The ISO 9001 revision is in its early stages, and several suggestions should be considered. First, the process model should include the following requirements for each process:
- Identify a process owner.
- Identify all inputs and outputs, customers and suppliers (external and internal), constraints on the process and resources used.
In addition, outsourcing should be included under supply chain management, the level of control should depend on the risk management process in use, and the definition of product also should cover service.
There also are several future concepts that should be considered. The U.S. TAG to TC 176 was asked to consider this list of 20 concepts, the most important of which are in bold:
- Financial resources of the organization.
- Time, speed, agility and related aspects.
- Quality management principles and leadership.
- Alignment with business management practices.
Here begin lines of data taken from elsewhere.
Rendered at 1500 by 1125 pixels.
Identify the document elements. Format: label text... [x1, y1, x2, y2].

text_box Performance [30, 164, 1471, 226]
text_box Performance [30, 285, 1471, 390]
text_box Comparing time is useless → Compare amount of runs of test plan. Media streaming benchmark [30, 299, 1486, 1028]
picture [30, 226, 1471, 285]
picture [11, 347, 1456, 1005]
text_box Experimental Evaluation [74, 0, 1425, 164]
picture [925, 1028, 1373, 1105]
- Inclusion of risk-based thinking approach.
- Life cycle management.
- Plan, source, make and deliver.
- Focus on product conformance.
- Process results and effectiveness.
- Clarification and differentiation of the multiple customers of an organization.
- Process innovation.
- Maintenance of infrastructure.
- Process management.
- Knowledge management.
- Quality tools.
- Structure of QMS and relationship with management system standards work.
- Impact of technology and changes in information management.
- People involvement.5
Comparing the standards
The revision process for COSO is scheduled for completion two years ahead of the ISO 9001 revision. This is because COSO has not changed its basic structure but has expanded the supporting material while adding the definition of 17 important principles.
ISO 9001 is being revised based on the requirements of the ISO Technical Management Board Joint Technical Coordination Group. This has resulted in a major change to the structure of ISO 9001, ISO 14001 and other ISO standards.
The ISO 9001 change will take a lot longer to accomplish than the COSO revision. But both revisions are necessary, and their applications need not occur at the same time.
- COSO stands for the Committee of Supporting Organizations. The document was published in 1992. The Securities and Exchange Commission recommends the COSO guidance for compliance to the requirements of SOX.
- This material is from the COSO Internal Control—Integrated Framework Executive Summary from September 2012.
- For more details, see my previous column, "Revised Thinking," Quality Progress, April 2012, pp. 61-63.
- This structure also is being applied to the 2015 revision of ISO 14001. For more detailed coverage of the new structure, see Susan L.K. Briggs’ article, "(Re)visionary Thinking," Quality Progress, September 2012, pp. 24-29.
- For a detailed description of the five bolded future concepts, see my column, "Revisionist History," Quality Progress, March 2011, pp. 64-66.
Sandford Liebesman is president of Sandford Quality Consulting in Morristown, NJ, following more than 30 years of experience in quality at Bell Laboratories, Lucent Technologies and Bellcore (Telcordia). He is an ASQ fellow and past chair of the Electronics and Communications Division. Liebesman also is a member of ISO Technical Committee 176 and the ANSI Z-1 committee on quality assurance.